*What the task requires:* Beginning with the line containing "right knee: (19, 461)" and ending with the last line of the entries below, copy each line exactly and nothing else.

***** Data for processing *****

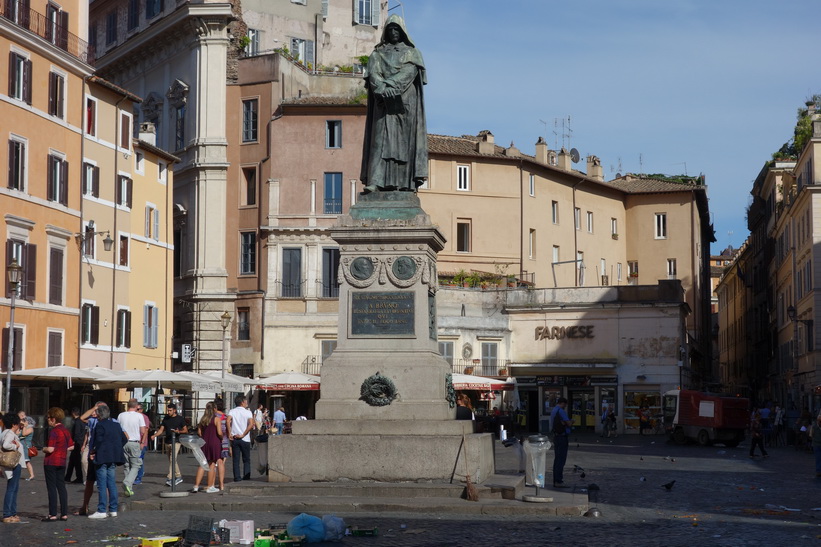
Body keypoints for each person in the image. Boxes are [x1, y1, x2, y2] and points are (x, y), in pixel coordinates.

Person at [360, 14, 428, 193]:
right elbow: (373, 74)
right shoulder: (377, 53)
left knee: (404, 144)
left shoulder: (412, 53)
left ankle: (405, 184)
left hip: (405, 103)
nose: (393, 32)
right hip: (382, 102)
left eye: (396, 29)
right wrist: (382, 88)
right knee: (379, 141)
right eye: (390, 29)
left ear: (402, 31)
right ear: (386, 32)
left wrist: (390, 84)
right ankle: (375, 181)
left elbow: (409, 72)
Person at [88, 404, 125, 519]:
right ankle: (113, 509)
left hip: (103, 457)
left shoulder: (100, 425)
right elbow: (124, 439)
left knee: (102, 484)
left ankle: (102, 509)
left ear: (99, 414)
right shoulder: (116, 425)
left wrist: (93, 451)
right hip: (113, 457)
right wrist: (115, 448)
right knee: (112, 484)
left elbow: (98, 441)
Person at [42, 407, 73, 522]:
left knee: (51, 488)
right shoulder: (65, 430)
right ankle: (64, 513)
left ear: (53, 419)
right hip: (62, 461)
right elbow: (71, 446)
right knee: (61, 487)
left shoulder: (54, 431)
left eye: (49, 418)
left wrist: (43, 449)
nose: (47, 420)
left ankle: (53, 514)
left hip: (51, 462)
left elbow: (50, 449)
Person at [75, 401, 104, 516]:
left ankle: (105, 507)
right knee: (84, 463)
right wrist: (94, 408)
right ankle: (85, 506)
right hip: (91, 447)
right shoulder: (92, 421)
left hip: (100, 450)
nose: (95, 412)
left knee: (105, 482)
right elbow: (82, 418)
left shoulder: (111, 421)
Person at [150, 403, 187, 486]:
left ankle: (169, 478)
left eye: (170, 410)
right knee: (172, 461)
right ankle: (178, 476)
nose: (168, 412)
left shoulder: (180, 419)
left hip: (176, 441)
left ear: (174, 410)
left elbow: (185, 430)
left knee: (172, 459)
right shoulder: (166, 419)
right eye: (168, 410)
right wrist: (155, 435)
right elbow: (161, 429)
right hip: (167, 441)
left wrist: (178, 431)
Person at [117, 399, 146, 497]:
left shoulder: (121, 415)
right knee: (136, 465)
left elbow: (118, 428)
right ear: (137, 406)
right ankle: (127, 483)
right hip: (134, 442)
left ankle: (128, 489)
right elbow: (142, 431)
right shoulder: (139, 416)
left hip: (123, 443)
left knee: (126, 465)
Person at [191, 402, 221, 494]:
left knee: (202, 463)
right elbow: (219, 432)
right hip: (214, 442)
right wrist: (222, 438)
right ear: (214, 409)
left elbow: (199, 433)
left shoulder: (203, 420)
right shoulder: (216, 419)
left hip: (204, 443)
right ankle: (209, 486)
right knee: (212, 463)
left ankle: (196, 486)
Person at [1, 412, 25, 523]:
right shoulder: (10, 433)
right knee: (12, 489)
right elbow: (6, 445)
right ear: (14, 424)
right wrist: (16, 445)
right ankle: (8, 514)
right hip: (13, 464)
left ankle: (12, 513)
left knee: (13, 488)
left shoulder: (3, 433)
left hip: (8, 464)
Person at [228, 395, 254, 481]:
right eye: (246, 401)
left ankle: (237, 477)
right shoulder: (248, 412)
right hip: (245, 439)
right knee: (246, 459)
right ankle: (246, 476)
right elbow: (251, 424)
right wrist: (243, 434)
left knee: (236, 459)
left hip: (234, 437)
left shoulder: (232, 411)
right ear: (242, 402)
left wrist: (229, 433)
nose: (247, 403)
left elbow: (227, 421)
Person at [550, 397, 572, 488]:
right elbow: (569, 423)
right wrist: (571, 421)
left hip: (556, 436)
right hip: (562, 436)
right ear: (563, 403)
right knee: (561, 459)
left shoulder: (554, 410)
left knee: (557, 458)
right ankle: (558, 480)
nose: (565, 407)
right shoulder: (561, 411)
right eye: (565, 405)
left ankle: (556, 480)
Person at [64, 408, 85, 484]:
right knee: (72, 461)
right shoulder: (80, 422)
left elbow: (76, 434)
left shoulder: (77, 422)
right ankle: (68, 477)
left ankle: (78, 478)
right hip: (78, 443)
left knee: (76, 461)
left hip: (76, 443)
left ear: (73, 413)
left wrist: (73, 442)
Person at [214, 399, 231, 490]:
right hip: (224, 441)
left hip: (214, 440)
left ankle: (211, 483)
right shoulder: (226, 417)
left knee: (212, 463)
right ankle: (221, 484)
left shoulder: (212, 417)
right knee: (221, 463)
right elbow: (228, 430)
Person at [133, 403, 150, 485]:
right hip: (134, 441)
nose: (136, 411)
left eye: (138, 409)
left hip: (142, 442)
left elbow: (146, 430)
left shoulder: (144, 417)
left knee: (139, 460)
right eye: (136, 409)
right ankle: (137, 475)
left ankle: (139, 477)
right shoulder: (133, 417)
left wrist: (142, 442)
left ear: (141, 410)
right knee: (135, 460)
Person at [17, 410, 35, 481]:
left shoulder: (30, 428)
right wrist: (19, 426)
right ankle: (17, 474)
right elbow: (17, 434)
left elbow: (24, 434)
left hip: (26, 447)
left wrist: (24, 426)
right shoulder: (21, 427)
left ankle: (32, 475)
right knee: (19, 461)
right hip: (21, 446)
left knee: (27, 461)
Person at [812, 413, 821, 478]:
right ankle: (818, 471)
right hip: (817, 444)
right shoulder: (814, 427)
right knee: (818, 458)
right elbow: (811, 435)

*****

*Written solution:*
right knee: (19, 461)
right hip: (21, 446)
left knee: (27, 461)
Person at [812, 413, 821, 478]:
right ankle: (818, 471)
right hip: (817, 444)
right shoulder: (814, 427)
right knee: (818, 458)
right elbow: (811, 435)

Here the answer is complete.